Request
Reproduce, word for word, all the text read from every one of the rows below. Leave the pictures out of your answer.

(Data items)
-- Opening Marker --
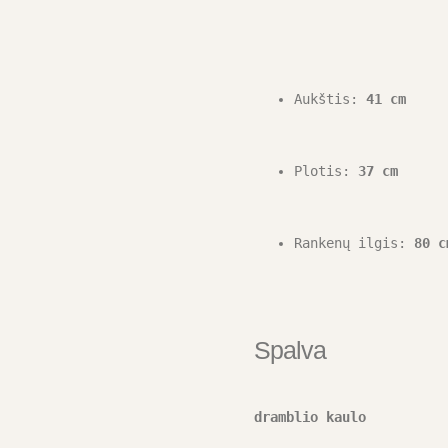
Aukštis: 
41 cm
Plotis: 
37 cm
Rankenų ilgis: 
80 c
Spalva
dramblio kaulo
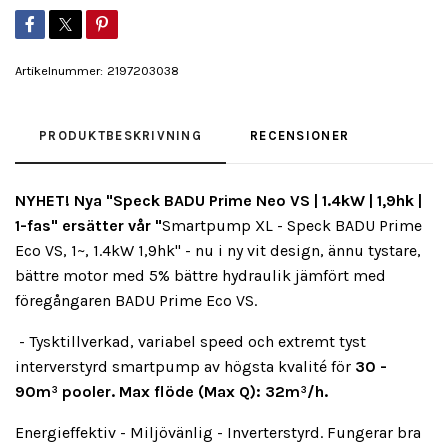
Artikelnummer:
2197203038
PRODUKTBESKRIVNING
RECENSIONER
NYHET! Nya "Speck BADU Prime Neo VS | 1.4kW | 1,9hk |
1-fas" ersätter vår "
Smartpump XL - Speck BADU Prime
Eco VS, 1~, 1.4kW 1,9hk" - nu i ny vit design, ännu tystare,
bättre motor med 5% bättre hydraulik jämfört med
föregångaren BADU Prime Eco VS.
- Tysktillverkad, variabel speed och extremt tyst
interverstyrd smartpump av högsta kvalité för
30 -
90m³ pooler. Max flöde (Max Q): 32
m³/h.
Energieffektiv - Miljövänlig - Inverterstyrd. Fungerar bra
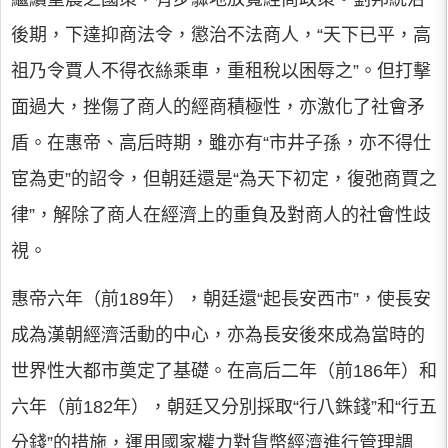
後期，下達抑商法令，懲治不法商人，“天下已平，高
祖乃令賈人不得衣絲乘車，重租稅以困辱之”。但打擊
面過大，挫傷了商人的經商積極性，亦激化了社會矛
盾。在惠帝、高后時期，雖亦有“市井子孫，亦不得仕
宦為吏”的詔令，但朝廷還是“為天下初定，復弛商賈之
律”，解除了商人在經濟上的重負及對商人的社會性歧
視。
惠帝六年（前189年），朝廷還“起長安西市”，使長安
成為漢朝經濟活動的中心，亦為長安後來成為當時的
世界性大都市奠定了基礎。在高后二年（前186年）和
六年（前182年），朝廷又分別採取“行八銖錢”和“行五
分錢”的措施，運用國家權力對貨幣經濟進行管理調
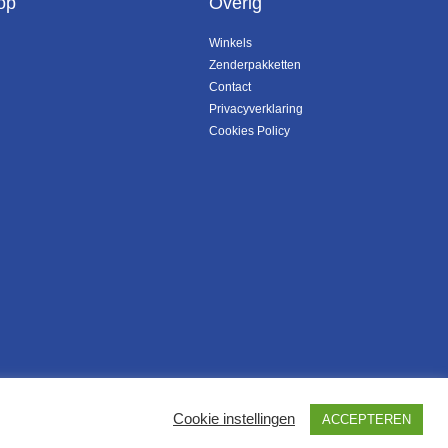
op
Overig
Winkels
Zenderpakketten
Contact
Privacyverklaring
Cookies Policy
Cookie instellingen
ACCEPTEREN
Ontwikkeld door SatDesign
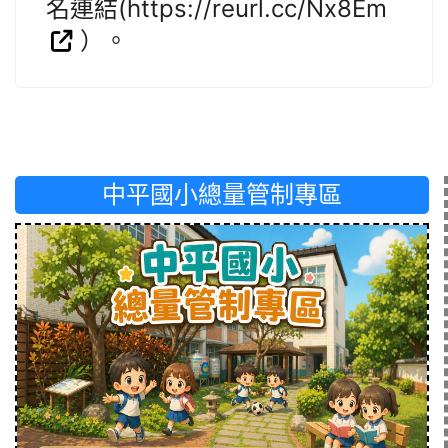
名連結(https://reurl.cc/Nx8Em
）。
中平國小總量管制專區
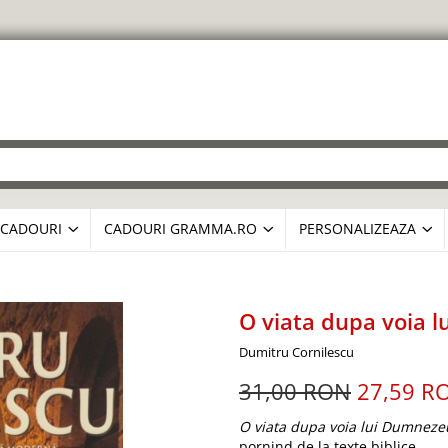
CADOURI
CADOURI GRAMMA.RO
PERSONALIZEAZA
O viata dupa voia 
Dumitru Cornilescu
31,00 RON
27,59 R
O viata dupa voia lui Dumneze
pornind de la texte biblice.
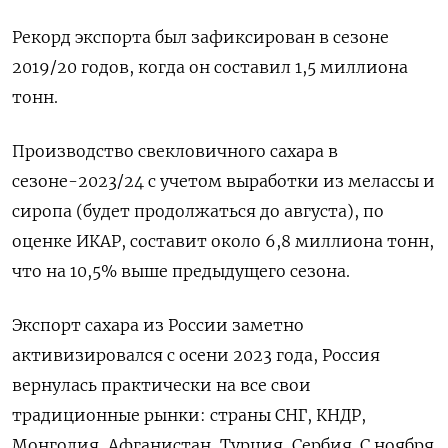
Рекорд экспорта был зафиксирован в сезоне
2019/20 годов, когда он составил 1,5 миллиона
тонн.
Производство свекловичного сахара в
сезоне-2023/24 с учетом выработки из мелассы и
сиропа (будет продолжаться до августа), по
оценке ИКАР, составит около 6,8 миллиона тонн,
что на 10,5% выше предыдущего сезона.
Экспорт сахара из России заметно
активизировался с осени 2023 года, Россия
вернулась практически на все свои
традиционные рынки: страны СНГ, КНДР,
Монголия, Афганистан, Турция, Сербия. С ноября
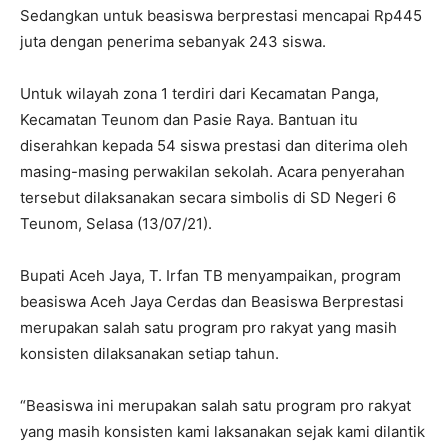
Sedangkan untuk beasiswa berprestasi mencapai Rp445
juta dengan penerima sebanyak 243 siswa.
Untuk wilayah zona 1 terdiri dari Kecamatan Panga,
Kecamatan Teunom dan Pasie Raya. Bantuan itu
diserahkan kepada 54 siswa prestasi dan diterima oleh
masing-masing perwakilan sekolah. Acara penyerahan
tersebut dilaksanakan secara simbolis di SD Negeri 6
Teunom, Selasa (13/07/21).
Bupati Aceh Jaya, T. Irfan TB menyampaikan, program
beasiswa Aceh Jaya Cerdas dan Beasiswa Berprestasi
merupakan salah satu program pro rakyat yang masih
konsisten dilaksanakan setiap tahun.
“Beasiswa ini merupakan salah satu program pro rakyat
yang masih konsisten kami laksanakan sejak kami dilantik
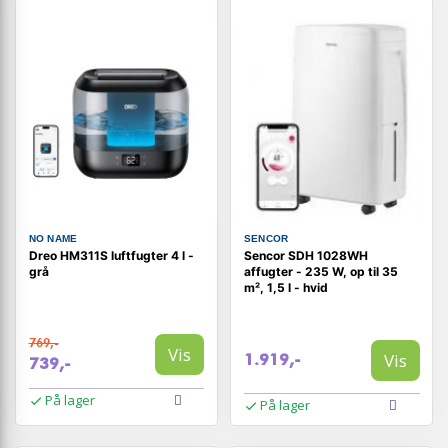
NO NAME
SENCOR
Dreo HM311S luftfugter 4 l -
Sencor SDH 1028WH
grå
affugter - 235 W, op til 35
m², 1,5 l - hvid
769,-
Vis
Vis
1.919,-
739,-
På lager
På lager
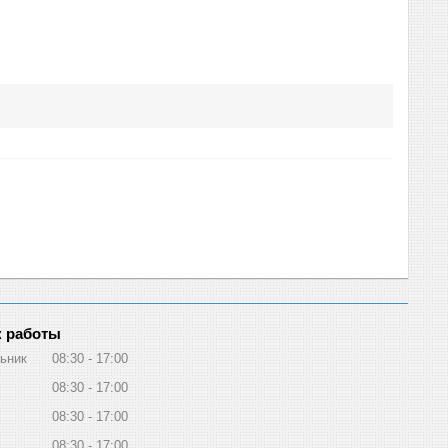
 работы
ьник
08:30
17:00
08:30
17:00
08:30
17:00
08:30
17:00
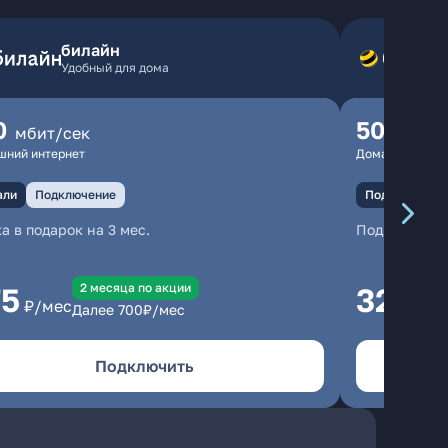
билайн
Удобный для дома
0
500
мбит/сек
мбит
шний интернет
Домашний инте
али
Подключение
Подключение
а в подарок на 3 мес.
Подключени
2 месяцa по акции
75
325
₽/мес
₽/м
Далее
700
₽/мес
Подключить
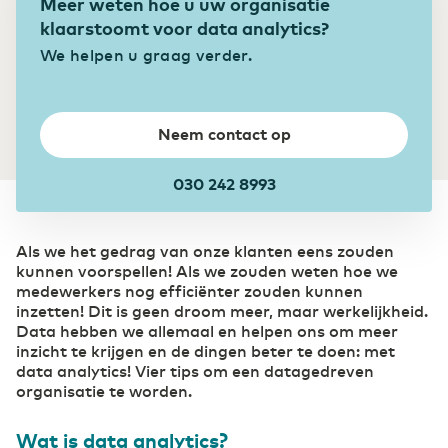
Meer weten hoe u uw organisatie
Colocatie
klaarstoomt voor data analytics?
Bouw
Ontdek onze acht Tier 3 designed datacenters
We helpen u graag verder.
Digitalisering biedt bouwsector extra kansen
Onze Datacenters
Eurofiber Cloud Infra
Transport & Logistiek
Neem contact op
Sneller schakelen door digitalisering
030 242 8993
Als we het gedrag van onze klanten eens zouden
kunnen voorspellen! Als we zouden weten hoe we
medewerkers nog efficiënter zouden kunnen
inzetten! Dit is geen droom meer, maar werkelijkheid.
Data hebben we allemaal en helpen ons om meer
inzicht te krijgen en de dingen beter te doen: met
data analytics! Vier tips om een datagedreven
organisatie te worden.
Wat is data analytics?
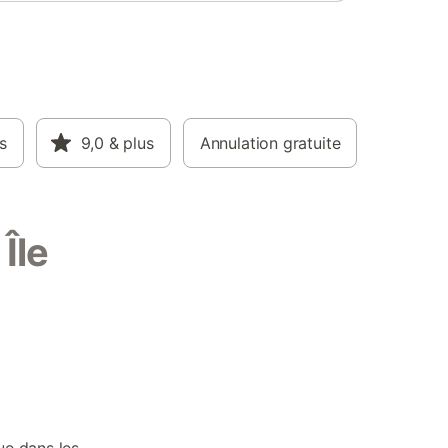
s
9,0
& plus
Annulation gratuite
Île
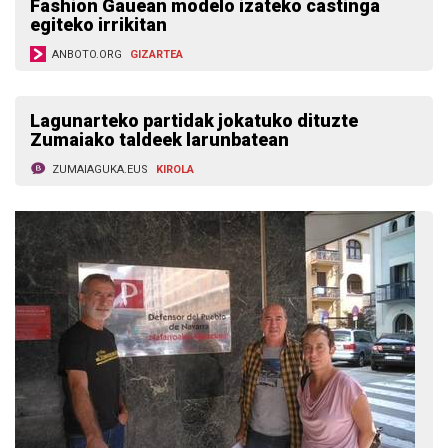
Fashion Gauean modelo izateko castinga
egiteko irrikitan
ANBOTO.ORG
GIZARTEA
Lagunarteko partidak jokatuko dituzte
Zumaiako taldeek larunbatean
ZUMAIAGUKA.EUS
KIROLA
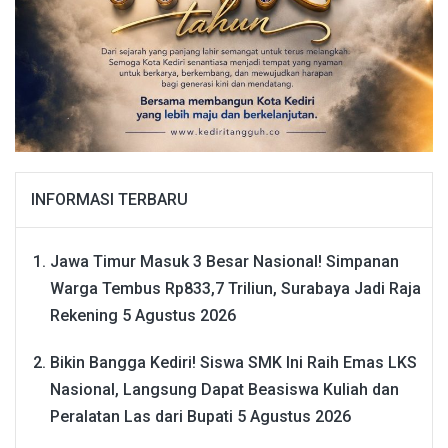
INFORMASI TERBARU
Jawa Timur Masuk 3 Besar Nasional! Simpanan
Warga Tembus Rp833,7 Triliun, Surabaya Jadi Raja
Rekening
5 Agustus 2026
Bikin Bangga Kediri! Siswa SMK Ini Raih Emas LKS
Nasional, Langsung Dapat Beasiswa Kuliah dan
Peralatan Las dari Bupati
5 Agustus 2026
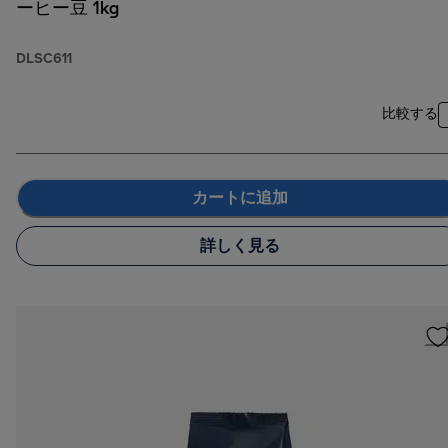
ーヒー豆 1kg
DLSC611
比較する
カートに追加
詳しく見る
-- Closing Marker --
Output below
Aukštis: 
41 cm
Plotis: 
37 cm
Rankenų ilgis: 
80 c
Spalva
dramblio kaulo
Artikelnummer:
2197203038
PRODUKTBESKRIVNING
RECENSIONER
NYHET! Nya "Speck BADU Prime Neo VS | 1.4kW | 1,9hk |
1-fas" ersätter vår "
Smartpump XL - Speck BADU Prime
Eco VS, 1~, 1.4kW 1,9hk" - nu i ny vit design, ännu tystare,
bättre motor med 5% bättre hydraulik jämfört med
föregångaren BADU Prime Eco VS.
- Tysktillverkad, variabel speed och extremt tyst
interverstyrd smartpump av högsta kvalité för
30 -
90m³ pooler. Max flöde (Max Q): 32
m³/h.
Energieffektiv - Miljövänlig - Inverterstyrd. Fungerar bra
後期，下達抑商法令，懲治不法商人，“天下已平，高
祖乃令賈人不得衣絲乘車，重租稅以困辱之”。但打擊
面過大，挫傷了商人的經商積極性，亦激化了社會矛
盾。在惠帝、高后時期，雖亦有“市井子孫，亦不得仕
宦為吏”的詔令，但朝廷還是“為天下初定，復弛商賈之
律”，解除了商人在經濟上的重負及對商人的社會性歧
視。
惠帝六年（前189年），朝廷還“起長安西市”，使長安
成為漢朝經濟活動的中心，亦為長安後來成為當時的
世界性大都市奠定了基礎。在高后二年（前186年）和
六年（前182年），朝廷又分別採取“行八銖錢”和“行五
分錢”的措施，運用國家權力對貨幣經濟進行管理調
op
Overig
Winkels
Zenderpakketten
Contact
Privacyverklaring
Cookies Policy
Cookie instellingen
ACCEPTEREN
Ontwikkeld door SatDesign
名連結(https://reurl.cc/Nx8Em
）。
中平國小總量管制專區
CADOURI
CADOURI GRAMMA.RO
PERSONALIZEAZA
O viata dupa voia 
Dumitru Cornilescu
31,00 RON
27,59 R
O viata dupa voia lui Dumneze
pornind de la texte biblice.
Рекорд экспорта был зафиксирован в сезоне
2019/20 годов, когда он составил 1,5 миллиона
тонн.
Производство свекловичного сахара в
сезоне-2023/24 с учетом выработки из мелассы и
сиропа (будет продолжаться до августа), по
оценке ИКАР, составит около 6,8 миллиона тонн,
что на 10,5% выше предыдущего сезона.
Экспорт сахара из России заметно
активизировался с осени 2023 года, Россия
вернулась практически на все свои
традиционные рынки: страны СНГ, КНДР,
Монголия, Афганистан, Турция, Сербия. С ноября
Sedangkan untuk beasiswa berprestasi mencapai Rp445
juta dengan penerima sebanyak 243 siswa.
Untuk wilayah zona 1 terdiri dari Kecamatan Panga,
Kecamatan Teunom dan Pasie Raya. Bantuan itu
diserahkan kepada 54 siswa prestasi dan diterima oleh
masing-masing perwakilan sekolah. Acara penyerahan
tersebut dilaksanakan secara simbolis di SD Negeri 6
Teunom, Selasa (13/07/21).
Bupati Aceh Jaya, T. Irfan TB menyampaikan, program
beasiswa Aceh Jaya Cerdas dan Beasiswa Berprestasi
merupakan salah satu program pro rakyat yang masih
konsisten dilaksanakan setiap tahun.
“Beasiswa ini merupakan salah satu program pro rakyat
yang masih konsisten kami laksanakan sejak kami dilantik
NO NAME
SENCOR
Dreo HM311S luftfugter 4 l -
Sencor SDH 1028WH
grå
affugter - 235 W, op til 35
m², 1,5 l - hvid
769,-
Vis
Vis
1.919,-
739,-
På lager
På lager
 работы
ьник
08:30
17:00
08:30
17:00
08:30
17:00
08:30
17:00
билайн
Удобный для дома
0
500
мбит/сек
мбит
шний интернет
Домашний инте
али
Подключение
Подключение
а в подарок на 3 мес.
Подключени
2 месяцa по акции
75
325
₽/мес
₽/м
Далее
700
₽/мес
Подключить
Meer weten hoe u uw organisatie
Colocatie
klaarstoomt voor data analytics?
Bouw
Ontdek onze acht Tier 3 designed datacenters
We helpen u graag verder.
Digitalisering biedt bouwsector extra kansen
Onze Datacenters
Eurofiber Cloud Infra
Transport & Logistiek
Neem contact op
Sneller schakelen door digitalisering
030 242 8993
Als we het gedrag van onze klanten eens zouden
kunnen voorspellen! Als we zouden weten hoe we
medewerkers nog efficiënter zouden kunnen
inzetten! Dit is geen droom meer, maar werkelijkheid.
Data hebben we allemaal en helpen ons om meer
inzicht te krijgen en de dingen beter te doen: met
data analytics! Vier tips om een datagedreven
organisatie te worden.
Wat is data analytics?
s
9,0
& plus
Annulation gratuite
Île
Fashion Gauean modelo izateko castinga
egiteko irrikitan
ANBOTO.ORG
GIZARTEA
Lagunarteko partidak jokatuko dituzte
Zumaiako taldeek larunbatean
ZUMAIAGUKA.EUS
KIROLA
INFORMASI TERBARU
Jawa Timur Masuk 3 Besar Nasional! Simpanan
Warga Tembus Rp833,7 Triliun, Surabaya Jadi Raja
Rekening
5 Agustus 2026
Bikin Bangga Kediri! Siswa SMK Ini Raih Emas LKS
Nasional, Langsung Dapat Beasiswa Kuliah dan
Peralatan Las dari Bupati
5 Agustus 2026
ーヒー豆 1kg
DLSC611
比較する
カートに追加
詳しく見る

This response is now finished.